Authorities say their chances of receiving legal status here are slim.
“The immense majority of those arriving to seek refuge will not be recognized as refugees, because, according to Mexican law and international law, they aren’t,” Andrés Alfonso Ramírez Silva, the head of the country’s refugee agency, told The Washington Post. “And they don’t want to be refugees in Mexico. They want to go to the United States.”
Nicole Phillips of the Haitian Bridge Alliance, a coalition of nonprofit groups and activists based in San Diego, said the Haitians “never integrated well in Tapachula.”
“They came from Haiti with so much political instability and violence, and for them Mexico is the exact same way,” she said. “They want to live in the U.S. That’s where families are. That’s where they can get work.”
The exodus of Haitians from southern Mexico to the U.S. border was sudden. Beginning last week, at least 13,000 traveled through the country, mostly in commercial buses. They seemed to make no secret of their journeys; local newspapers covered the arrival of hundreds of Haitians at northern bus stations.

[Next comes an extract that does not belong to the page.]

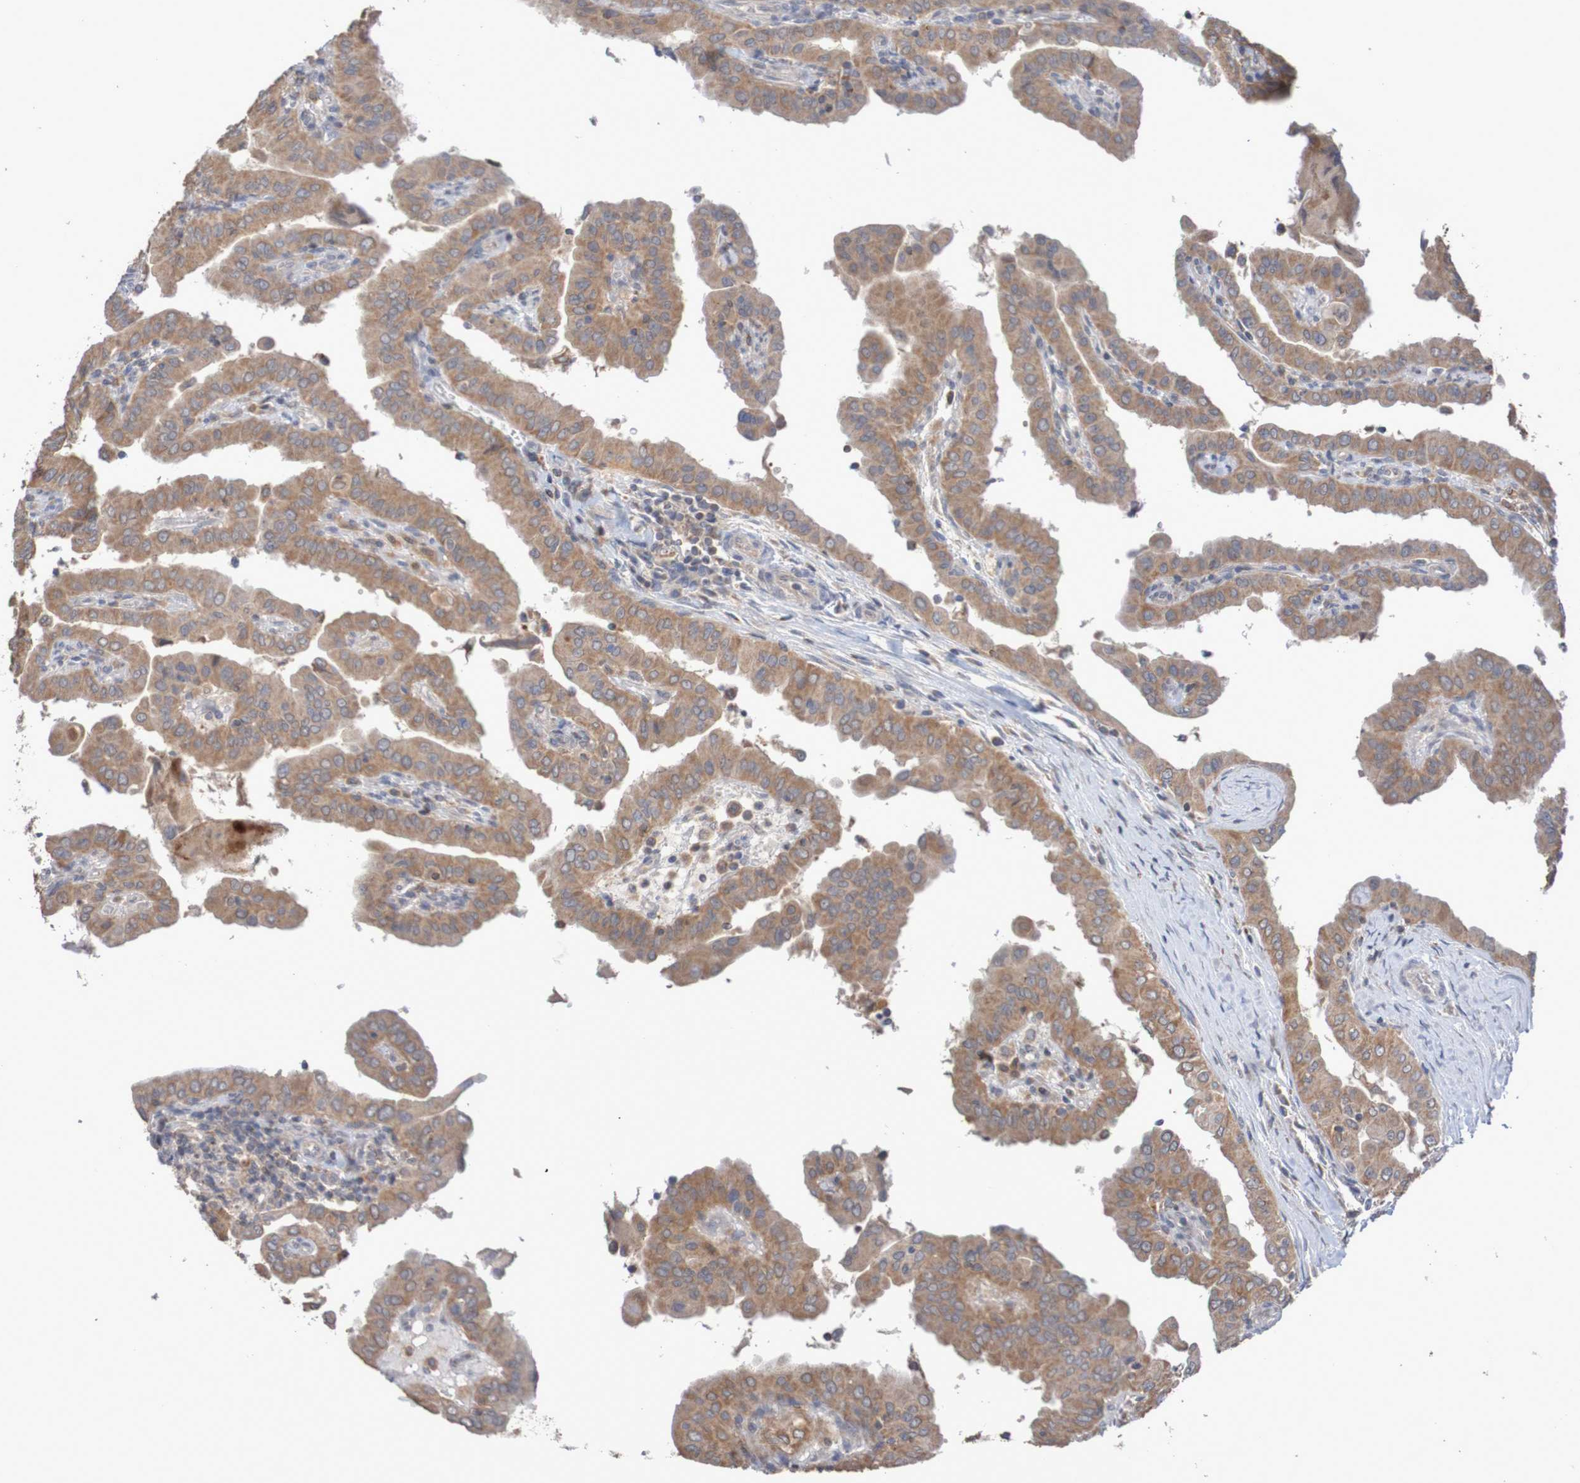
{"staining": {"intensity": "moderate", "quantity": ">75%", "location": "cytoplasmic/membranous"}, "tissue": "thyroid cancer", "cell_type": "Tumor cells", "image_type": "cancer", "snomed": [{"axis": "morphology", "description": "Papillary adenocarcinoma, NOS"}, {"axis": "topography", "description": "Thyroid gland"}], "caption": "Immunohistochemical staining of human thyroid cancer shows medium levels of moderate cytoplasmic/membranous protein expression in approximately >75% of tumor cells.", "gene": "C3orf18", "patient": {"sex": "male", "age": 33}}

It remains unclear why more of them were not stopped by Mexican authorities, who have in the past boasted about their ability to stem northbound migration.
For years, the United States has leaned on Mexican officials to do more to stop migrants moving north — to secure the northbound trains that migrants clung to, to inspect the commercial buses they took, to halt the caravans of Central Americans walking on main highways. To U.S. officials, the arrival of the Haitians at the border seems to again show the limits of that enforcement effort.
The Mexican government claims that it was overwhelmed by the number of Haitians traveling during a short period of time and that it did make some apprehensions.
Some local officials in northern Mexico tried to manage the problem themselves by spreading the migrants along the border.
“We have been surpassed by the numbers,” Roberto de los Santos Vázquez, the mayor of Ciudad Acuña, told the national newspaper Milenio. “We don’t want it to keep growing, so we are going to guide them to other border points.”
But it appeared on Thursday that the Mexican government was attempting to accelerate the removal of migrants to southern Mexico, even though there is no long-term solution for them there.
Mexico in recent weeks has allowed the United States to expel Central Americans to southern Mexico and has then pushed those migrants into northern Guatemala. It is unclear whether it will do the same with the Haitians.
That approach accomplishes what has seemingly become the central goal of Mexican immigration policy: It makes it more difficult for migrants to reach the United States.